Hoy puedo decir que leo, escribo, soy feliz y tener mi casa como espejo no es una de.mis prioridades, aunque hoy, por los tiempos que vivimos, procuro mantener mi espacio libre de bichos. Saludos
Hola, había leído el fragmento más contundente en tu red social y desde ese momento me ha movido un montón de emociones. Me enojado y entristecido conmigo misma. Yo soy una compulsiva de la limpieza. Padezco TOC. Soy también lesbiana. Me comparto con una mujer y nos dividimos las tareas del hogar. Pero yo siempre quiero acapararlas todas, supongo por mi obsesión de la limpieza y soy bastante controladora con eso. Ha sido difícil poder lidiar con mi trastorno. Estoy bajo tratamiento sicológico y psiquiátrico. A veces no tengo ganas de hacer labores. Me siento exhausta. Pero no puedo evitarlo. Es en lo primero que pienso al despertarme y me frustra no poder hacerlo todo. Me siento a trabajar casi al mediodía. Trabajo en el área de comunicación y administración en una asociación civil. A veces cuando ya me siento a trabajar soy cero creativa y productiva porque obviamente me siento cansada. Ya había disminuido mi compulsión, pero ahora con el encierro creo que ha aumentado nuevamente. 🙁
Excelente texto y reflexión
Gracias por compartir!
Oye pero que maravillosa eres.
Que brillante análisis.
Me recuerda cuando comence a postear sobre gordofobia, relatando mi experiencia personal, mi adicción a la cocaína para dejar de ser gorda y recuerdo.los haters..pues que lindo en.meterse donde jode.
Excelente texto. Me hizo recordar las reconfortantes y a la vez dolorosa palabras que me dijo mi mamá hace varios años: «no te preocupes, tú no vas a ser ama de casa». Reconfortantes porque mi madre me estaba diciendo que no debía cumplir con este papel histórico de ser la limpiadora de mi casa; tristes, porque sí fue su función, entre muchas otras.
Buenísimo, gracias.
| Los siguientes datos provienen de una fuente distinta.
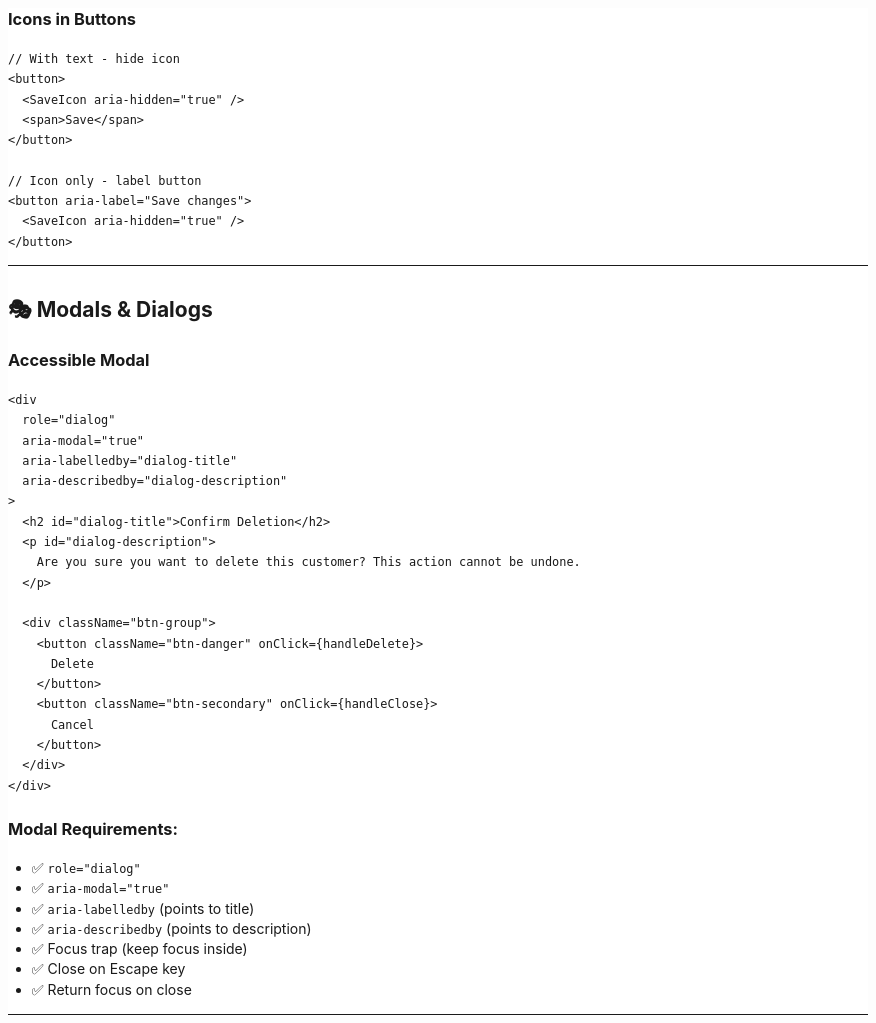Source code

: ### Icons in Buttons

```tsx
// With text - hide icon
<button>
  <SaveIcon aria-hidden="true" />
  <span>Save</span>
</button>

// Icon only - label button
<button aria-label="Save changes">
  <SaveIcon aria-hidden="true" />
</button>
```

---

## 🎭 Modals & Dialogs

### Accessible Modal

```tsx
<div
  role="dialog"
  aria-modal="true"
  aria-labelledby="dialog-title"
  aria-describedby="dialog-description"
>
  <h2 id="dialog-title">Confirm Deletion</h2>
  <p id="dialog-description">
    Are you sure you want to delete this customer? This action cannot be undone.
  </p>

  <div className="btn-group">
    <button className="btn-danger" onClick={handleDelete}>
      Delete
    </button>
    <button className="btn-secondary" onClick={handleClose}>
      Cancel
    </button>
  </div>
</div>
```

### Modal Requirements:

- ✅ `role="dialog"`
- ✅ `aria-modal="true"`
- ✅ `aria-labelledby` (points to title)
- ✅ `aria-describedby` (points to description)
- ✅ Focus trap (keep focus inside)
- ✅ Close on Escape key
- ✅ Return focus on close

---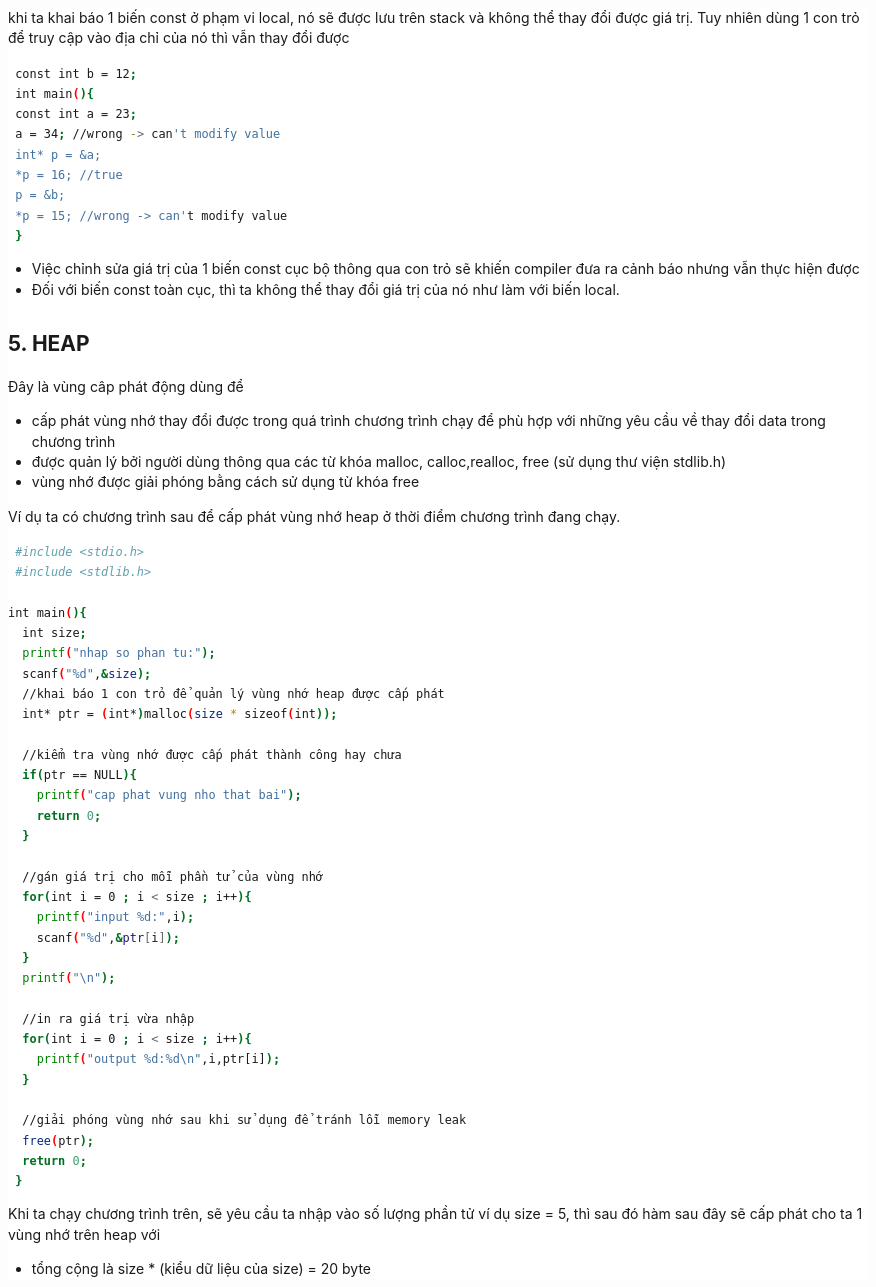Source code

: khi ta khai báo 1 biến const ở phạm vi local, nó sẽ được lưu trên stack và không thể thay đổi được giá trị. Tuy nhiên dùng 1 con trỏ để truy cập vào địa chỉ của nó thì vẫn thay đổi được

```bash
 const int b = 12;
 int main(){
 const int a = 23;
 a = 34; //wrong -> can't modify value
 int* p = &a;
 *p = 16; //true
 p = &b;
 *p = 15; //wrong -> can't modify value
 }
```
+ Việc chỉnh sửa giá trị của 1 biến const cục bộ thông qua con trỏ sẽ khiến compiler đưa ra cảnh báo nhưng vẫn thực hiện được
+ Đối với biến const toàn cục, thì ta không thể thay đổi giá trị của nó như làm với biến local. 
## 5. HEAP
Đây là vùng câp phát động dùng để 
+ cấp phát vùng nhớ thay đổi được trong quá trình chương trình chạy để phù hợp với những yêu cầu về thay đổi data trong chương trình
+ được quản lý bởi người dùng thông qua các từ khóa malloc, calloc,realloc, free (sử dụng thư viện stdlib.h)
+ vùng nhớ được giải phóng bằng cách sử dụng từ khóa free

Ví dụ ta có chương trình sau để cấp phát vùng nhớ heap ở thời điểm chương trình đang chạy.
```bash
 #include <stdio.h>
 #include <stdlib.h>

int main(){
  int size;
  printf("nhap so phan tu:");
  scanf("%d",&size);
  //khai báo 1 con trỏ để quản lý vùng nhớ heap được cấp phát 
  int* ptr = (int*)malloc(size * sizeof(int));

  //kiểm tra vùng nhớ được cấp phát thành công hay chưa
  if(ptr == NULL){
    printf("cap phat vung nho that bai");
    return 0;
  }

  //gán giá trị cho mỗi phần tử của vùng nhớ
  for(int i = 0 ; i < size ; i++){
    printf("input %d:",i);
    scanf("%d",&ptr[i]);
  }
  printf("\n");

  //in ra giá trị vừa nhập
  for(int i = 0 ; i < size ; i++){
    printf("output %d:%d\n",i,ptr[i]);
  }
  
  //giải phóng vùng nhớ sau khi sử dụng để tránh lỗi memory leak
  free(ptr);
  return 0;
 }
```
Khi ta chạy chương trình trên, sẽ yêu cầu ta nhập vào số lượng phần tử ví dụ size = 5, thì sau đó hàm sau đây sẽ cấp phát cho ta 1 vùng nhớ trên heap với 
+ tổng cộng là size * (kiểu dữ liệu của size) = 20 byte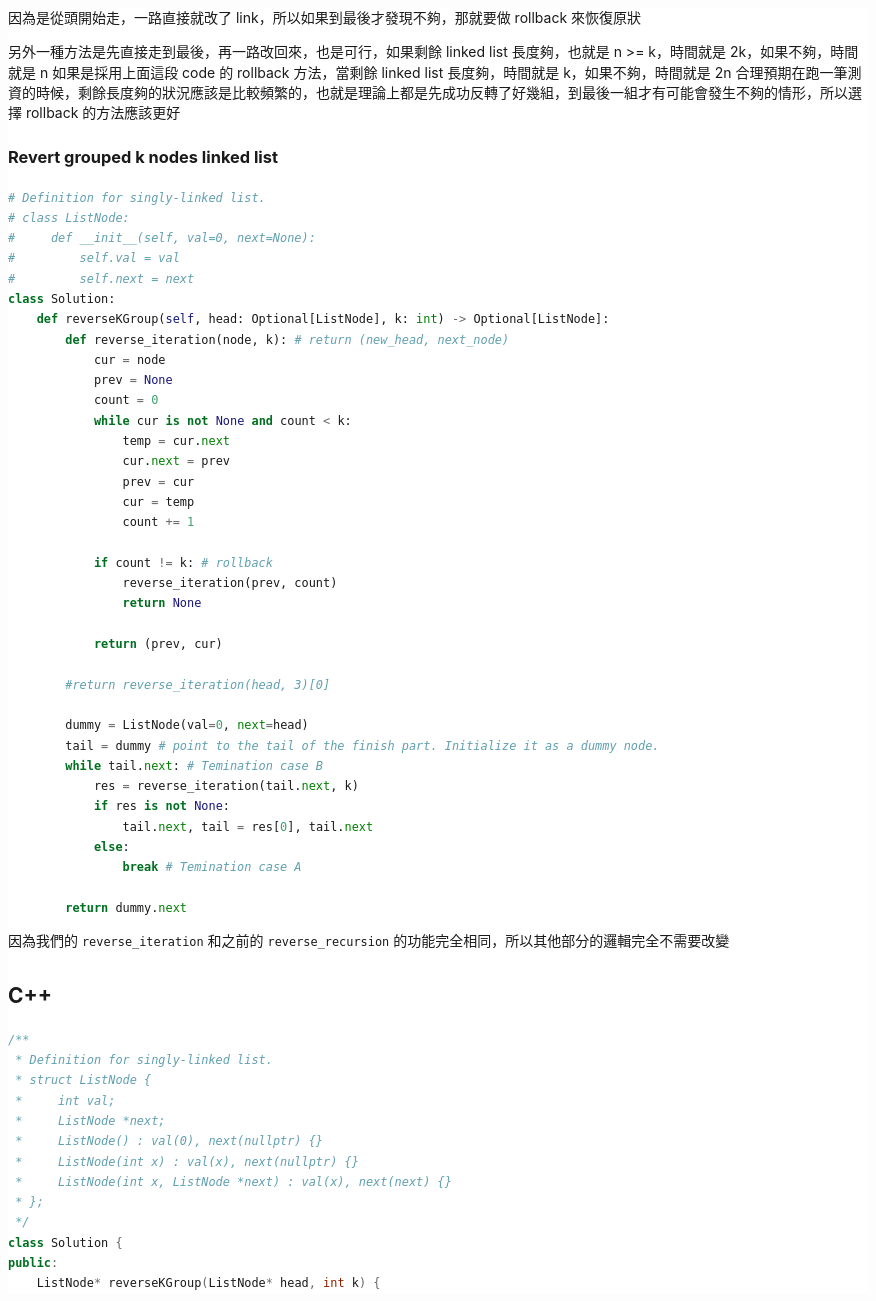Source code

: 因為是從頭開始走，一路直接就改了 link，所以如果到最後才發現不夠，那就要做 rollback 來恢復原狀

另外一種方法是先直接走到最後，再一路改回來，也是可行，如果剩餘 linked list 長度夠，也就是 n >= k，時間就是 2k，如果不夠，時間就是 n
如果是採用上面這段 code 的 rollback 方法，當剩餘 linked list 長度夠，時間就是 k，如果不夠，時間就是 2n
合理預期在跑一筆測資的時候，剩餘長度夠的狀況應該是比較頻繁的，也就是理論上都是先成功反轉了好幾組，到最後一組才有可能會發生不夠的情形，所以選擇 rollback 的方法應該更好

### Revert grouped k nodes linked list

``` python
# Definition for singly-linked list.
# class ListNode:
#     def __init__(self, val=0, next=None):
#         self.val = val
#         self.next = next
class Solution:
    def reverseKGroup(self, head: Optional[ListNode], k: int) -> Optional[ListNode]:
        def reverse_iteration(node, k): # return (new_head, next_node)
            cur = node
            prev = None
            count = 0
            while cur is not None and count < k:
                temp = cur.next
                cur.next = prev
                prev = cur
                cur = temp
                count += 1

            if count != k: # rollback
                reverse_iteration(prev, count)
                return None                
                
            return (prev, cur)
        
        #return reverse_iteration(head, 3)[0]
        
        dummy = ListNode(val=0, next=head)
        tail = dummy # point to the tail of the finish part. Initialize it as a dummy node.
        while tail.next: # Temination case B
            res = reverse_iteration(tail.next, k)
            if res is not None:
                tail.next, tail = res[0], tail.next
            else:
                break # Temination case A

        return dummy.next
```

因為我們的 `reverse_iteration` 和之前的 `reverse_recursion` 的功能完全相同，所以其他部分的邏輯完全不需要改變

## C++

``` cpp
/**
 * Definition for singly-linked list.
 * struct ListNode {
 *     int val;
 *     ListNode *next;
 *     ListNode() : val(0), next(nullptr) {}
 *     ListNode(int x) : val(x), next(nullptr) {}
 *     ListNode(int x, ListNode *next) : val(x), next(next) {}
 * };
 */
class Solution {
public:
    ListNode* reverseKGroup(ListNode* head, int k) {        
```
Rita Segato llama a que no se derive de reflexiones como ésta un costo económico que habría que pagar a quien trabaja reavivando la vida. El cálculo del valor económico quizá sí permita pagar de manera más justa a quien lo tiene por modo de vida. Pero Segato —y yo con ella— reprueba los empeños, dichos feministas, en que la compulsión por la limpieza y el cuidado ahora sea también asalariada.